In recent years, activists and city officials have successfully linked wage standards to city subsidies in large individual development initiatives, including the Greenpoint-Williamsburg rezoning and the Willets Point, Coney Island and Hudson Yards redevelopment plans. In December the City Council rejected a city-subsidized redevelopment of the Kingsbridge Armory in the Bronx, after the mall project’s developer, Related Companies, refused to guarantee a minimum pay rate of $10 for all jobs there.
In the wake of the debates over those projects, Mark-Viverito said, “We have to look at this citywide. It can’t just be project-by-project, piecemeal.” The bill is New York's effort to exert control over how companies doing business with the government pay their employees.
Paul Sonn, legal co-director of the National Employment Law Project, cited similar initiatives nationwide. Los Angeles now has wage standards for projects that involve city-owned land. And a few weeks ago, over mayoral objections, the Pittsburgh City Council passed an even broader law, applying to both building service workers and laborers in several other industries.
In New York, Sonn’s organization helped create a law—signed by Mayor Bloomberg in 2002—that mandates a living wage for employees of companies doing contract work for the City of New York. Sonn has also consulted on the current prevailing wage effort, and on a related bill proposed in the last Council session but not yet reintroduced. That law would require recipients of economic development subsidies to pay a living wage to employees in addition to building service workers.
“I think the principle is, if we’re investing taxpayer subsidies, we should be asking developers in return to create quality jobs for low-income workers,” Sonn said.
Similar efforts, though, have met with stiff opposition from business and development groups nationwide. In Pittsburgh, Mayor Luke Ravenstahl vetoed an early version the council’s bill, and then refused to sign a revised version. Even as he allowed it to pass into law, he objected that imposing wage restrictions would drive new business and development money away to lower-wage cities.
In New York, Mark-Viverito said her office is planning to push the finance committee to schedule a public hearing on the issue. Although she's heard only rumblings so far, she’s expecting opposition to her bill.

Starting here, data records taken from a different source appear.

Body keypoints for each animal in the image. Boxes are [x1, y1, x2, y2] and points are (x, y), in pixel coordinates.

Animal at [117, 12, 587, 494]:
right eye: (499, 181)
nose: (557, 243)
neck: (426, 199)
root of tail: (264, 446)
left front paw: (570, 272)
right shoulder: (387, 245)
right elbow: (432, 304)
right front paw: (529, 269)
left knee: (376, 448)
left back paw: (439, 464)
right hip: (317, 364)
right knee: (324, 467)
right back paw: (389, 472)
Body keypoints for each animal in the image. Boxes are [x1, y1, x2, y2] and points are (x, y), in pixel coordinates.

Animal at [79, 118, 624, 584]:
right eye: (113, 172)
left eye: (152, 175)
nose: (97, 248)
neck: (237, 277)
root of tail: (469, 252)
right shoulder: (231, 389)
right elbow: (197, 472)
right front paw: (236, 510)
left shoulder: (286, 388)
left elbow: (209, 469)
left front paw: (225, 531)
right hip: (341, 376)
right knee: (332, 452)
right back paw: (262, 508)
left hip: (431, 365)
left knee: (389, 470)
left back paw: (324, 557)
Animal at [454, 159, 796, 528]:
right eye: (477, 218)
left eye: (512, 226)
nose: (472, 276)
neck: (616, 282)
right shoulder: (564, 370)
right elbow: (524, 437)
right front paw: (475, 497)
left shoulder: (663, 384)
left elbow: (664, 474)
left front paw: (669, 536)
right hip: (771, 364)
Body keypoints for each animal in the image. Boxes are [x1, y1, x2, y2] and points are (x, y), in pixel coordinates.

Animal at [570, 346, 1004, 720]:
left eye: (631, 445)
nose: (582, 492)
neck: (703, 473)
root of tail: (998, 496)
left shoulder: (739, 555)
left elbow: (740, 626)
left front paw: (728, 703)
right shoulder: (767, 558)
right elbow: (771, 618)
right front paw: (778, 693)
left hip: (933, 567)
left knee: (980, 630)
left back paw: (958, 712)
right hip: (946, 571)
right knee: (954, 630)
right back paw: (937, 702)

In a statement released on March 29, Steven Spinola, president of the Real Estate Board of New York, said the industry group opposes mandated wages. “It will ... lead to higher office rents for city agencies because it would restrict the options for the city,” Spinola said, among several objections.

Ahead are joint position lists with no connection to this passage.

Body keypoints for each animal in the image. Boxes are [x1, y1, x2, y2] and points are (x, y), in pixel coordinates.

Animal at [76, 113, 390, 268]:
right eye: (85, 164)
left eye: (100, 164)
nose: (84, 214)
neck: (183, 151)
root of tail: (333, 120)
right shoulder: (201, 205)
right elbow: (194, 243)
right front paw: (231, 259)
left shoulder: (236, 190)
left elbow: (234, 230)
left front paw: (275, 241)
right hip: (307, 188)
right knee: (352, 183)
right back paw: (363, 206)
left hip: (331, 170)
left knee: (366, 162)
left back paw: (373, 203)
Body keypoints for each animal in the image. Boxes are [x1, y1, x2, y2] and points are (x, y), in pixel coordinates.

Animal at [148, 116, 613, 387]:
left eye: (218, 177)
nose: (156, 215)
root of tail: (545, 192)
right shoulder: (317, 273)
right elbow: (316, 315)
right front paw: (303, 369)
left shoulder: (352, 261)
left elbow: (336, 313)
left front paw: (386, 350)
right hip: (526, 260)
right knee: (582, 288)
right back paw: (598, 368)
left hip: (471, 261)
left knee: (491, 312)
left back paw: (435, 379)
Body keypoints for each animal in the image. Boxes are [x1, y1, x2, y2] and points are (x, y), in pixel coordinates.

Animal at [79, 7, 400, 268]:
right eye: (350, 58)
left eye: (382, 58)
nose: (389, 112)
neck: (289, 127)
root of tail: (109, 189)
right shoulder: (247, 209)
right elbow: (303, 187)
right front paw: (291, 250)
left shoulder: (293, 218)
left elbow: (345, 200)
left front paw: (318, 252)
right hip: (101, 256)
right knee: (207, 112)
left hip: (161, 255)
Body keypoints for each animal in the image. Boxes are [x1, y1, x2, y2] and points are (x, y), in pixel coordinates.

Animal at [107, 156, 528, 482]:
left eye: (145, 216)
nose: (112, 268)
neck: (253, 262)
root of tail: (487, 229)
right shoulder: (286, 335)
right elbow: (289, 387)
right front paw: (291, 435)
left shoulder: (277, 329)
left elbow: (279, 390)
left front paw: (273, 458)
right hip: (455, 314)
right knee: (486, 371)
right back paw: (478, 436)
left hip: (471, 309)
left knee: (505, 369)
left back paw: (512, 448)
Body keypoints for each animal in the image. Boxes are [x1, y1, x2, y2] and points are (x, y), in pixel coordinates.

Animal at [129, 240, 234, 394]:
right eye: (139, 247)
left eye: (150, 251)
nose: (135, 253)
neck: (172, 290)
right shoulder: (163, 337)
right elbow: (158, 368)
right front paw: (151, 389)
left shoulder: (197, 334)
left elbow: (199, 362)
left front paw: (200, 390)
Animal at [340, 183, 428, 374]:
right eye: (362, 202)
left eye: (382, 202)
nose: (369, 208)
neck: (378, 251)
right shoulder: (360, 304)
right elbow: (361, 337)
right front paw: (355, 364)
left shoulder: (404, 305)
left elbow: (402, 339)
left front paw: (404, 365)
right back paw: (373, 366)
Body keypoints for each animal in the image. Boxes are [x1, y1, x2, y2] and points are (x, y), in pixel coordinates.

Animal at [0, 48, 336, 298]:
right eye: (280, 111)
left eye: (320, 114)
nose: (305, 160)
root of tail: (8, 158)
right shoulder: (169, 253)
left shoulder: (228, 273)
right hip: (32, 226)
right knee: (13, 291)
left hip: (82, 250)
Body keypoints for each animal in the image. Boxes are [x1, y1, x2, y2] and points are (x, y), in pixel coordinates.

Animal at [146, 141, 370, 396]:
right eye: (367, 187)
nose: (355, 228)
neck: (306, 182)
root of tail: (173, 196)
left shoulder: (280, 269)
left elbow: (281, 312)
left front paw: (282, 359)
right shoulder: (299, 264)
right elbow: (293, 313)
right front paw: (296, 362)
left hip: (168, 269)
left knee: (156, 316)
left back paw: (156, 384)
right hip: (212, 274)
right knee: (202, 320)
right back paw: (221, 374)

Despite the local bill’s many co-sponsors, however, it does not have the support of a veto-proof majority and the mayor. Bloomberg's take on the bill is unpredictable, but he expressed strong opposition to wage demands in the Kingsbridge Armory plan, calling that project’s defeat “disappointing and irrational”.
A few weeks ago, David Lombino, a spokesman for the city’s Economic Development Corporation, confirmed a report, first published in Crain's New York Business, that the EDC is commissioning a study of wage- and subsidy-related issues to determine the feasibility of government regulations.
Lombino declined to offer details, but he said an outside consultant would be chosen to talk with “stakeholders” including organized labor and developers. But selecting that consultant, conducting a study and issuing a report could take until early 2011.